Le triple regard de Cocteau
Est-ce Aragon qui a qualifié Jean Cocteau de « poète orchestre ? » Il est vrai que celui-ci (1889-1963) a autant enchanté la littérature sous toutes ses formes que les arts plastiques, sans oublier le cinéma et la photographie. Lorsqu’il parlait avec cette voix nasillarde laissant tomber les derniers mots de ses phrases, il faisait songer à un magicien. Ses mains aux doigts longs s’agitaient dans un ballet incessant, laissant croire qu’il dessinait, dans l’espace. Il confia un jour qu’il considérait « l’art comme un sacerdoce. » Cela nous fait songer à la réflexion d’André Fraigneau, l’un de ses amis, qui disait : « Lorsque j’entends un artiste évoquer son travail, je hausse les épaules ». Jean Cocteau ne s’arrêtait jamais, sa puissance créatrice est restée inégalée. À propos de sa manière de dessiner, « un autre emploi de l’écriture », il affirmait qu’elle ressemblait beaucoup à l’improvisation du jazz, avec des lignes comme Charlie Parker avec son saxophone. On recense plus de 20 000 œuvres originales, sans compter les multiples. Parmi elles, les céramiques.

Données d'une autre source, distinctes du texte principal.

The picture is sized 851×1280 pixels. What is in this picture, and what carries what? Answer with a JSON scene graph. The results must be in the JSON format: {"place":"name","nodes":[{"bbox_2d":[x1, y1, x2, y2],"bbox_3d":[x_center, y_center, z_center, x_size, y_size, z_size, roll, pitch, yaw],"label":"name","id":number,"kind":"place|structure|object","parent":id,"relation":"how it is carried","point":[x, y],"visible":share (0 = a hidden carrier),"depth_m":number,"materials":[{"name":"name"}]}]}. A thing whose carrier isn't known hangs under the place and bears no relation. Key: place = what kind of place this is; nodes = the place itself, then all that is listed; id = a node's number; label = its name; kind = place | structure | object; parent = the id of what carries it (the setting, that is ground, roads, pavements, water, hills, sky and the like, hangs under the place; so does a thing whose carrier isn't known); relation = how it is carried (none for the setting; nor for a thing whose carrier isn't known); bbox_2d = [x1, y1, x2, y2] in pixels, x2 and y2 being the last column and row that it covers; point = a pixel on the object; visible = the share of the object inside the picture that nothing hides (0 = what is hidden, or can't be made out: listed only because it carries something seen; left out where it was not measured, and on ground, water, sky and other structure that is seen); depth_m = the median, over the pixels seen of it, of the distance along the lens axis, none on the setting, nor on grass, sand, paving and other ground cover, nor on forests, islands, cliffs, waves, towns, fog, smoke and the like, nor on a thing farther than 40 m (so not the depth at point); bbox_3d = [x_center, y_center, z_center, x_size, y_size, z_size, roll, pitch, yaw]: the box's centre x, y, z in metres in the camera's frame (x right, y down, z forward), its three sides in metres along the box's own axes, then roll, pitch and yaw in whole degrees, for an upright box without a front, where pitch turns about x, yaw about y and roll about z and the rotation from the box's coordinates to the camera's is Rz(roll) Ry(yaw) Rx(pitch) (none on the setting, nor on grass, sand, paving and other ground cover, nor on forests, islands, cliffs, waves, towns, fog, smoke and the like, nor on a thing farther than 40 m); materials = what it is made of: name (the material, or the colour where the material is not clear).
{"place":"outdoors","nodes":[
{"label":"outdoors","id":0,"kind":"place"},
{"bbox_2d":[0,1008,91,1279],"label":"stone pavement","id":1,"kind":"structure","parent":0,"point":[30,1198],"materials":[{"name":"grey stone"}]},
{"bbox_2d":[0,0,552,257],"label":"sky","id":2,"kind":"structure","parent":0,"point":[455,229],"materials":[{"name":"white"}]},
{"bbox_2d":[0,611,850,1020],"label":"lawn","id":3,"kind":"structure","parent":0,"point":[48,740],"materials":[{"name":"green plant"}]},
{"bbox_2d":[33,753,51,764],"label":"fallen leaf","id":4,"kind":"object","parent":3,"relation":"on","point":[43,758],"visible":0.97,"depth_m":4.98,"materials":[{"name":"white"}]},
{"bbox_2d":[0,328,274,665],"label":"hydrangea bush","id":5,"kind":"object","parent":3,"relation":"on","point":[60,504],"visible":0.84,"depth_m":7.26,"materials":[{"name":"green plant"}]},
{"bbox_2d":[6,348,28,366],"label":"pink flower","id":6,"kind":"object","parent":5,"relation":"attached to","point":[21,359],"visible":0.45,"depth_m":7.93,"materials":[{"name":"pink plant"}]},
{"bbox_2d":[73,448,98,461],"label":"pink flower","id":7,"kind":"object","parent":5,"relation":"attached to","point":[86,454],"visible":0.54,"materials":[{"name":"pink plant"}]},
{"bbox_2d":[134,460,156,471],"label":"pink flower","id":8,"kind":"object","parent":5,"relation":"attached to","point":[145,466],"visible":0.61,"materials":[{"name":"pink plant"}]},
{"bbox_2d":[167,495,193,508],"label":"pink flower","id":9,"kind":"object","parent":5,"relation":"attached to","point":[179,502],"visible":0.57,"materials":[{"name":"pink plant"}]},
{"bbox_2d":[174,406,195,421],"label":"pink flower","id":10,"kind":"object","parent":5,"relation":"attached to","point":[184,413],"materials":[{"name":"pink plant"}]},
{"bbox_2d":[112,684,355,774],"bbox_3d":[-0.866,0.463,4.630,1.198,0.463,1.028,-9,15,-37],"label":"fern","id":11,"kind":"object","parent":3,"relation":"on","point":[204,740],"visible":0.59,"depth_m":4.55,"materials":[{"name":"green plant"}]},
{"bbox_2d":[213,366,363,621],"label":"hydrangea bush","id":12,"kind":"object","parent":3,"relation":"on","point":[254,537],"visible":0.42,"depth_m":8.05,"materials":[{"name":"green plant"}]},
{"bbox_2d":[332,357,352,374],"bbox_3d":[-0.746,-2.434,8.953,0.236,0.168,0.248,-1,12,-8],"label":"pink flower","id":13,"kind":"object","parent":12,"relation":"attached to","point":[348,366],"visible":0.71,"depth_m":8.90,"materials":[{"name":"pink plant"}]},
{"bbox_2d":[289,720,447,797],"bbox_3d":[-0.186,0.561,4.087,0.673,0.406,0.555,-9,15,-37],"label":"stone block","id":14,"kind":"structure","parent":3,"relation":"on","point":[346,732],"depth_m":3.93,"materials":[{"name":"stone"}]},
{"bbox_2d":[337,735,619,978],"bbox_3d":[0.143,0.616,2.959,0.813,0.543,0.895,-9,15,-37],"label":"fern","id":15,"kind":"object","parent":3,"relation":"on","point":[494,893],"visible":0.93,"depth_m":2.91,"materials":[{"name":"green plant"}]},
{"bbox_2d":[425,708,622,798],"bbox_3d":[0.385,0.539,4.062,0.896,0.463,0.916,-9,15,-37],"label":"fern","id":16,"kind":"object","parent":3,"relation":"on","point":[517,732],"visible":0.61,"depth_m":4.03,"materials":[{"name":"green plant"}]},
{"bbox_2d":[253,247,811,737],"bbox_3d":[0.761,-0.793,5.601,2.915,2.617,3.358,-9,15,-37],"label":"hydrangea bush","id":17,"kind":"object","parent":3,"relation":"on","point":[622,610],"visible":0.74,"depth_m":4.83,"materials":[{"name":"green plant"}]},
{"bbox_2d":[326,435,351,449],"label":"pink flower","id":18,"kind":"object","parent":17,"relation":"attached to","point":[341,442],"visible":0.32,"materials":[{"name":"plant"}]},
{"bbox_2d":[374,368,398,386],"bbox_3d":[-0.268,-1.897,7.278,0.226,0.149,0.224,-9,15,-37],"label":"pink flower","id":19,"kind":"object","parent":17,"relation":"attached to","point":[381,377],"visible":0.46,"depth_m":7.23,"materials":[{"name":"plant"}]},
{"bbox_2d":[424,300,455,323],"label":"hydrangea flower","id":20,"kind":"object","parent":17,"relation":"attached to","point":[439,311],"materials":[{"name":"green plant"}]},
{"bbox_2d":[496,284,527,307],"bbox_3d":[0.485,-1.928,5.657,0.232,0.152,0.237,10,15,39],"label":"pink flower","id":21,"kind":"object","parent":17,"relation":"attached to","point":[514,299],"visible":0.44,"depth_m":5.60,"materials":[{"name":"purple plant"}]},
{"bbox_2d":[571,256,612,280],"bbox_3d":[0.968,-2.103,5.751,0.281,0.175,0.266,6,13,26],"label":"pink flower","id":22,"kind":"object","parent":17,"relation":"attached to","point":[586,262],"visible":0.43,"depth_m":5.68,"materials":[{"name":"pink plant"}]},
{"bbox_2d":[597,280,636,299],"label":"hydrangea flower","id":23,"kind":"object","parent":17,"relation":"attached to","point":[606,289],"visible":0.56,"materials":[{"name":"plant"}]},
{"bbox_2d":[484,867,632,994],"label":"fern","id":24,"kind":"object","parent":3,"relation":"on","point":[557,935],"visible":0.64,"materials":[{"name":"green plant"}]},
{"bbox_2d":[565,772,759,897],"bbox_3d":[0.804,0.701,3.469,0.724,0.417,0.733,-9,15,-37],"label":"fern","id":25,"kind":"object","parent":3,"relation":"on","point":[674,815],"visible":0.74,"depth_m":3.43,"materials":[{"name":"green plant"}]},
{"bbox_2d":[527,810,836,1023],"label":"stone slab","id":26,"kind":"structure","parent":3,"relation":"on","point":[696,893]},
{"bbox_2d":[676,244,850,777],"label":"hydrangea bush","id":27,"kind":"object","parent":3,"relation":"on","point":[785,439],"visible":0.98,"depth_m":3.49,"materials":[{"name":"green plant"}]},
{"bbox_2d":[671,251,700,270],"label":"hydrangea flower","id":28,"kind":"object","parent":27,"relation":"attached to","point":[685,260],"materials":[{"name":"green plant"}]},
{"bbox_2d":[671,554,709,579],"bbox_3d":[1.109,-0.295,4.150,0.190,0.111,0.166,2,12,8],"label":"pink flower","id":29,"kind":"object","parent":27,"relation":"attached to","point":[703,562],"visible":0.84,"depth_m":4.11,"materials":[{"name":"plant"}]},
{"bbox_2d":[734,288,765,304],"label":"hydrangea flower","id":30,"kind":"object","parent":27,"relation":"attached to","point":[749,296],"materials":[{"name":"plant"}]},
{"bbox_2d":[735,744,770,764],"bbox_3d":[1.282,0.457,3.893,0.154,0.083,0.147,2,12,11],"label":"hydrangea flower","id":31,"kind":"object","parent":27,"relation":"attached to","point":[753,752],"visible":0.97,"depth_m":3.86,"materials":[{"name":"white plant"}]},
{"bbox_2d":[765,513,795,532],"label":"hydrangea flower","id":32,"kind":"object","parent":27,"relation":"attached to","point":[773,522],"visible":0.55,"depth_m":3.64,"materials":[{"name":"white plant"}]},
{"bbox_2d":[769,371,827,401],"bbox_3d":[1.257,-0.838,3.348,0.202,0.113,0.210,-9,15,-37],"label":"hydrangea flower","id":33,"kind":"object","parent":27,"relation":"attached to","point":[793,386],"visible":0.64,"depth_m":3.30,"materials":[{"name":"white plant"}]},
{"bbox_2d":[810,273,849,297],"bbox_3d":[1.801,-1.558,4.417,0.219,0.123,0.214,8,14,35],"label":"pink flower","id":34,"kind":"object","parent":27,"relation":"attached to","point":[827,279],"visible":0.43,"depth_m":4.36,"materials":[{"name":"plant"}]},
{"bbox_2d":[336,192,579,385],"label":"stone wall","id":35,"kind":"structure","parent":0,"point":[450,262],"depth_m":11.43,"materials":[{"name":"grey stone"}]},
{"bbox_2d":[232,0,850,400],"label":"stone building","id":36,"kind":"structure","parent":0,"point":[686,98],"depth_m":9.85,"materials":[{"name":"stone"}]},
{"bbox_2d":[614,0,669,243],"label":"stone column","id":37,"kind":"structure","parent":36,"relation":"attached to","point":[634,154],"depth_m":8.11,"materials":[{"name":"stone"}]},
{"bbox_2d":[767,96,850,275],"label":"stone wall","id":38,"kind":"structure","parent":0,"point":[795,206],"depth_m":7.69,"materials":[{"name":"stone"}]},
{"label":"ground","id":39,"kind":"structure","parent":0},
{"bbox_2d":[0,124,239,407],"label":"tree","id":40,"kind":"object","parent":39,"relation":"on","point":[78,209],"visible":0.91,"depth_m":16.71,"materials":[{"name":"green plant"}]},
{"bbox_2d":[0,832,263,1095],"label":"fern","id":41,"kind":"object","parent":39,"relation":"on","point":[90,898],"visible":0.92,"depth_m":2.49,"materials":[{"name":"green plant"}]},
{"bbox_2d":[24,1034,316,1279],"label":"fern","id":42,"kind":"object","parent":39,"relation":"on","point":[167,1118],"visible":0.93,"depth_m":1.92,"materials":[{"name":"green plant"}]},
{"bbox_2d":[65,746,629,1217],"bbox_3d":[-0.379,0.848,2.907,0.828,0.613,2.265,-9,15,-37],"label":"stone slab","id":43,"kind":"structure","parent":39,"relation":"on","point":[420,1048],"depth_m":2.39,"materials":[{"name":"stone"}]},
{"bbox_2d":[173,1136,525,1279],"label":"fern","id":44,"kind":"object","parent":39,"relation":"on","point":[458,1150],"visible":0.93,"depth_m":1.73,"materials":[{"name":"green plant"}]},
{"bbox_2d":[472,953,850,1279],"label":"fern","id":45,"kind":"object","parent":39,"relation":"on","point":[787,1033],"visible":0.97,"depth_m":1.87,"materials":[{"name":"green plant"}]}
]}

L’une des plus célèbres, Les Trois-Yeux, un plat creux et circulaire en terre rouge, crayons d’oxyde (noir, blanc et chair) émaux (bleu, vert, rouge et noir), daté de 1958, a été adjugé 5 000 €, à Drouot, le 11 octobre 2024 par la maison Morand & Morand, Diane Chapel étant au marteau. Cette pièce est signée à l’avers et marquée au revers « Édition originale de Jean Cocteau Atelier Madeline-Jolly », justifié 17/50. Elle provient de la collection d’une ancienne galeriste qui a dirigé entre 1977 et 1981 « l’Institut d’Orphée ».

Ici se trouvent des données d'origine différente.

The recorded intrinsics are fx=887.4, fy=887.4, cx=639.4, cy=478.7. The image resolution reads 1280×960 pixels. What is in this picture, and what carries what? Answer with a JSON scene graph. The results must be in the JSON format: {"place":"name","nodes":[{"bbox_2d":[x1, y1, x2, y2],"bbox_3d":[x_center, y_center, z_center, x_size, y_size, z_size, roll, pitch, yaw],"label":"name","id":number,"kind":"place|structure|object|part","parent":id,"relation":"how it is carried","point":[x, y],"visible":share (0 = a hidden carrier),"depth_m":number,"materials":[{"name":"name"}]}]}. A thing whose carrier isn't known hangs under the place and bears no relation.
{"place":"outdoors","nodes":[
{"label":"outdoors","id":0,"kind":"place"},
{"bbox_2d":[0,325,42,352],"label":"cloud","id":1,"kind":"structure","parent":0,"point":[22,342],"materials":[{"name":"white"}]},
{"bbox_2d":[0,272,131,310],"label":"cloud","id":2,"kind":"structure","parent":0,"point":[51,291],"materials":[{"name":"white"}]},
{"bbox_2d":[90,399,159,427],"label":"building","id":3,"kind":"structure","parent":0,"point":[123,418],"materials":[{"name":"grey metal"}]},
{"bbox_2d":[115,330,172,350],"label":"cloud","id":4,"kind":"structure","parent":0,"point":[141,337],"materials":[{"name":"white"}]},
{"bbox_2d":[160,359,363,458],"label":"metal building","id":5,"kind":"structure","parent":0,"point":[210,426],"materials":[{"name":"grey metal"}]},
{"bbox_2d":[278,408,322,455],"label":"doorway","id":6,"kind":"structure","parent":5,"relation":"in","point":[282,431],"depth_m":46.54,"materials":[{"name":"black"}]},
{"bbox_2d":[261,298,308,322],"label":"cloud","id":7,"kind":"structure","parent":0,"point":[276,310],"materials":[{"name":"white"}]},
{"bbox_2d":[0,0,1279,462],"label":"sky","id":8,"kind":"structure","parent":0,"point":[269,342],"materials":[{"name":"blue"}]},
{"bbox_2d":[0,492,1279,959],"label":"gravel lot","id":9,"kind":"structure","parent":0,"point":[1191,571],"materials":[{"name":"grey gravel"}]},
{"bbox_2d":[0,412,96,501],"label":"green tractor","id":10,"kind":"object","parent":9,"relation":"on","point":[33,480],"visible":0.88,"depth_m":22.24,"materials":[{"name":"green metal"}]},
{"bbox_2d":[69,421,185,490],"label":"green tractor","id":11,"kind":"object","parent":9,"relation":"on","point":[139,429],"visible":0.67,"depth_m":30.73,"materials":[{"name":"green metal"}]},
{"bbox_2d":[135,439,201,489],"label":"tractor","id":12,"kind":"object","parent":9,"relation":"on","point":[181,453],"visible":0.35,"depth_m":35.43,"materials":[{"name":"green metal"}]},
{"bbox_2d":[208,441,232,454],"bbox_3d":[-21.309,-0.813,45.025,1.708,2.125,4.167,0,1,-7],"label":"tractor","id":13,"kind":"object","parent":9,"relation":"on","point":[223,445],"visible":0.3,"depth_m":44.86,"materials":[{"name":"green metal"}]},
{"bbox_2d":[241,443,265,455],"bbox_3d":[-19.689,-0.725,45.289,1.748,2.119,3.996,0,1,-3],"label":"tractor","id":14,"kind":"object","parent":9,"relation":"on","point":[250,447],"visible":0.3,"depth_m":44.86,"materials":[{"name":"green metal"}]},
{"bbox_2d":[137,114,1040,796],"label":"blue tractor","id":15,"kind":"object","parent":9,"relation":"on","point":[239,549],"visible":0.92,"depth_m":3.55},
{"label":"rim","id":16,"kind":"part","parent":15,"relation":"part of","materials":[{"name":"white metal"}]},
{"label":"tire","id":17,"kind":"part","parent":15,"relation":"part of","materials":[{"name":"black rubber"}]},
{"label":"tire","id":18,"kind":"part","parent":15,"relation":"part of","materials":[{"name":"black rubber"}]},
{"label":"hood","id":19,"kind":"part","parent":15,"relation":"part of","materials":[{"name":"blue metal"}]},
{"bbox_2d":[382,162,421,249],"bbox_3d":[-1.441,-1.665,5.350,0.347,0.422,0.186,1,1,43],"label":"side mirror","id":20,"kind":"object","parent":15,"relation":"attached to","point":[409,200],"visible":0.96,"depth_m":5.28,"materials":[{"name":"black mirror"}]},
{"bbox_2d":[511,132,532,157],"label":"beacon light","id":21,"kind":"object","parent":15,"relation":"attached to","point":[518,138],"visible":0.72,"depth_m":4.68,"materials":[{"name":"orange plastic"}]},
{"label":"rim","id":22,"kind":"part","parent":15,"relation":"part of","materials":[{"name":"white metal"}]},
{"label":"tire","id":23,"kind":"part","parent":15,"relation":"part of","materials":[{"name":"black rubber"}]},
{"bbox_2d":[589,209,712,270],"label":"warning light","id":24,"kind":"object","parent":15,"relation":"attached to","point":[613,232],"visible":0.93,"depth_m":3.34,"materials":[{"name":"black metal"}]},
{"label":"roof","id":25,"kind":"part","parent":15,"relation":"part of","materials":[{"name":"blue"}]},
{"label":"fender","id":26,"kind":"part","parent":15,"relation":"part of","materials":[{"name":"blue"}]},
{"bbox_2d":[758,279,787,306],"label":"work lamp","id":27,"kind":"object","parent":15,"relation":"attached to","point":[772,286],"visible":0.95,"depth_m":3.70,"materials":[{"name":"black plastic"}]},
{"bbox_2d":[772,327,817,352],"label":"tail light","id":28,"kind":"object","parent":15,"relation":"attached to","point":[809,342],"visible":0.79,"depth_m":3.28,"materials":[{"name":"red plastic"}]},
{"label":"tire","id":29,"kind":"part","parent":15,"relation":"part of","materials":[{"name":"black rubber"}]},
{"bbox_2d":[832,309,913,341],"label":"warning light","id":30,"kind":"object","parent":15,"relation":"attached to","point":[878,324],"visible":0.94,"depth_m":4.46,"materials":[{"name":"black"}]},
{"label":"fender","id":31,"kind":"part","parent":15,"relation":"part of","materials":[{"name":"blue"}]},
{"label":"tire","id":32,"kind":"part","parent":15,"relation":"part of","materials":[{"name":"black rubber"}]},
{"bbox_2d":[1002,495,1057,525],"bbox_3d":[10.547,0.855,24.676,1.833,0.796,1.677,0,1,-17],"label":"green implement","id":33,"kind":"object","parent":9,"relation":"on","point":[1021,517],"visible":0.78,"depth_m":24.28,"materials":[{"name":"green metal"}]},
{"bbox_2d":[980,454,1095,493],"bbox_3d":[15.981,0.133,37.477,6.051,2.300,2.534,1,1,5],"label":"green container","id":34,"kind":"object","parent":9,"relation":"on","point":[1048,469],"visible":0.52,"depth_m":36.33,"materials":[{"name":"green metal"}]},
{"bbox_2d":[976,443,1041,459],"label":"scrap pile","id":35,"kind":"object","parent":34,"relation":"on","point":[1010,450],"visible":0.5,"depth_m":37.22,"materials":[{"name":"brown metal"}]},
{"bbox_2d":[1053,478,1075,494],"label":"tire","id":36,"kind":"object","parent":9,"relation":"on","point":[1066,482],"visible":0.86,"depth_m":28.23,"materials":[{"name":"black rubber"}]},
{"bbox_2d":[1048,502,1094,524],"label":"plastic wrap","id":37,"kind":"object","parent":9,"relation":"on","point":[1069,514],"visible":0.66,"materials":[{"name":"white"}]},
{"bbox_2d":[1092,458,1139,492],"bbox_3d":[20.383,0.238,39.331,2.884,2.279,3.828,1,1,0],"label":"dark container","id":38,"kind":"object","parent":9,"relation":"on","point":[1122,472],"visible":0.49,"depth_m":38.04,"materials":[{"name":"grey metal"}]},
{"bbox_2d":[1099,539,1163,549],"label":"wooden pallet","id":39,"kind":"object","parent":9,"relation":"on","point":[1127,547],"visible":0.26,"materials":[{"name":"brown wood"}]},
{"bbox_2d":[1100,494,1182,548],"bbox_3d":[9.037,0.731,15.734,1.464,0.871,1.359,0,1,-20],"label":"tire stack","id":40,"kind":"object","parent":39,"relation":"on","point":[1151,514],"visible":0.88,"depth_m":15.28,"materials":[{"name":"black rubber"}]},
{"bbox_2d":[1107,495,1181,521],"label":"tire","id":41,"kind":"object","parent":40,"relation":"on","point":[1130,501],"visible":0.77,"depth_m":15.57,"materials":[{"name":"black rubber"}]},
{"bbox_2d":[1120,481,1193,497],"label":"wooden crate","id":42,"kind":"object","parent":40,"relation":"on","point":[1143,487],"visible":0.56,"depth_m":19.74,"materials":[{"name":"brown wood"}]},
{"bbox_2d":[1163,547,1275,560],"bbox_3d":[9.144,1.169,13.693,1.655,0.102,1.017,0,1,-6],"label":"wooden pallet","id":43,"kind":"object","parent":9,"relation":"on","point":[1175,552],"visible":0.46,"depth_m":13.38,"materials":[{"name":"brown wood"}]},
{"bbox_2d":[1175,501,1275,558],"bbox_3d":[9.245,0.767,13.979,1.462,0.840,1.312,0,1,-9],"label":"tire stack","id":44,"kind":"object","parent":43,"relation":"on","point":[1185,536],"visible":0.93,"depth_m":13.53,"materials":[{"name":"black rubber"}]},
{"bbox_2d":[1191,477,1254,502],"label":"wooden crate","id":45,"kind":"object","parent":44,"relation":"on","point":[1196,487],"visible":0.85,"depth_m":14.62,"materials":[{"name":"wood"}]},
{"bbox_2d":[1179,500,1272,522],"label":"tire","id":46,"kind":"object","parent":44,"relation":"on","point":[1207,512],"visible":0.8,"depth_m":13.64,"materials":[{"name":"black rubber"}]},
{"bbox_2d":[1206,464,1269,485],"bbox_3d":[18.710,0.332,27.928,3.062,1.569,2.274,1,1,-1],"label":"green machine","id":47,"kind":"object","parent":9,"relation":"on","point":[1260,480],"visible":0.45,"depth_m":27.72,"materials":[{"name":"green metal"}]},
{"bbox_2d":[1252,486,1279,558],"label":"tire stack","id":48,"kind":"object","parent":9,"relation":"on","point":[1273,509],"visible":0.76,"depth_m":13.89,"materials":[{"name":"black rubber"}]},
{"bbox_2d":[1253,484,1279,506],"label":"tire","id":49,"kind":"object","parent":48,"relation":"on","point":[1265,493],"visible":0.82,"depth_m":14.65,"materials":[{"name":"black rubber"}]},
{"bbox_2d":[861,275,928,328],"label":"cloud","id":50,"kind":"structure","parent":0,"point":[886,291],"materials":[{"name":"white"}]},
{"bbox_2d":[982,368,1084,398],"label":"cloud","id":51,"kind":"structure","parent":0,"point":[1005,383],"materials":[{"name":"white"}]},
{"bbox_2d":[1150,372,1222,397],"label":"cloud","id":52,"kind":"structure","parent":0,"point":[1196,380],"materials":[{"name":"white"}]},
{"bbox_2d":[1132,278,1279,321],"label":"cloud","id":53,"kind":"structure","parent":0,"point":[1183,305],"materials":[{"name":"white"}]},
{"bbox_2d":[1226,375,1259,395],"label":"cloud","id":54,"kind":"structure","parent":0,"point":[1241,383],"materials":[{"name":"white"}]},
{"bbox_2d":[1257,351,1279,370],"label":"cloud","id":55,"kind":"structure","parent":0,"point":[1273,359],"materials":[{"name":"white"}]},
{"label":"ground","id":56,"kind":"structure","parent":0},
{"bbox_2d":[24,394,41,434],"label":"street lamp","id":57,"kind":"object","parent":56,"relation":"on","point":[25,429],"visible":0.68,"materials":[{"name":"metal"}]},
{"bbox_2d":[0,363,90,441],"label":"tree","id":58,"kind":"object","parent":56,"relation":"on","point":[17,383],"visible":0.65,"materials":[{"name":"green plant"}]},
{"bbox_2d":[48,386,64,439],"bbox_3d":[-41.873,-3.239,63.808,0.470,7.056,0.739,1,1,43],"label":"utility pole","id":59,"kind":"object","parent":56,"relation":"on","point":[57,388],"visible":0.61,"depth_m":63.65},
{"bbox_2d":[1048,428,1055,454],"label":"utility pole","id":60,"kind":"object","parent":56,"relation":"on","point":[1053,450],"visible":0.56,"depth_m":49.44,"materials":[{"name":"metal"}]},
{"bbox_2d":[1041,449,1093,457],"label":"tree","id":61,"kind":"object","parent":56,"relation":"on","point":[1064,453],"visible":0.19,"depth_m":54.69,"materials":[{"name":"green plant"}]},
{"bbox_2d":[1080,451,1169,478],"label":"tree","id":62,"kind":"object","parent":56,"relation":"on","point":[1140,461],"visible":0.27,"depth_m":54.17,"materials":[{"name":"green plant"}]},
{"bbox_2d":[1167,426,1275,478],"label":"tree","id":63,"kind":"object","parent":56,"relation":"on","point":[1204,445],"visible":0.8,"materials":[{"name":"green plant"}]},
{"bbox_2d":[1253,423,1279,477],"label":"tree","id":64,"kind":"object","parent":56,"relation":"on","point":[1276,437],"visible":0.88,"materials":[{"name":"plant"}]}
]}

C’est à l’instigation de Pablo Picasso que Jean Cocteau visita en 1953 l’atelier Madoura à Vallauris. Le peintre y créait depuis 1946, des céramiques avec Suzanne et Georges Ramié. Séduit par cette manière, Cocteau se prit au jeu et prêta sa main à son ami pour la décoration d’une série d’assiettes. Il s’y essaya et en réalisa une lui-même. Pourtant il ne poursuivit pas l’expérience, de crainte de devoir rester dans l’ombre du maître qui avait entrepris de dominer la céramique comme il dominait la peinture : « J’ai longtemps considéré la poterie comme le terrain de chasse de Picasso, sur lequel il serait dangereux de s’aventurer, » devait-il dire. Mais quelques années plus tard, le poète découvrit dans la boutique jouxtant sa chapelle de Villefranche-Sur-Mer quelques poteries d’art réalisées par un couple de céramistes locaux, Philippe Madeline et Marie-Madeleine Jolly. Intrigué, il leur fournit plusieurs dessins, qu’ils s’empressèrent d’exécuter sous forme d’assiettes en guise de démonstration de leur savoir-faire : ce fut le début d’une collaboration féconde qui durera jusqu’à sa mort en 1963. On compte environ 350 céramiques signées par Cocteau, parmi lesquelles des « poèmes-objets ». Comme par exemple l’Arlequin à la batte, objet à poser en terre rose, engobe blanc et émail noir, la batte en bois noir, tiré à 20 exemplaires, adjugé 11 000 €, par Drouot Estimations, le 4 décembre 2015.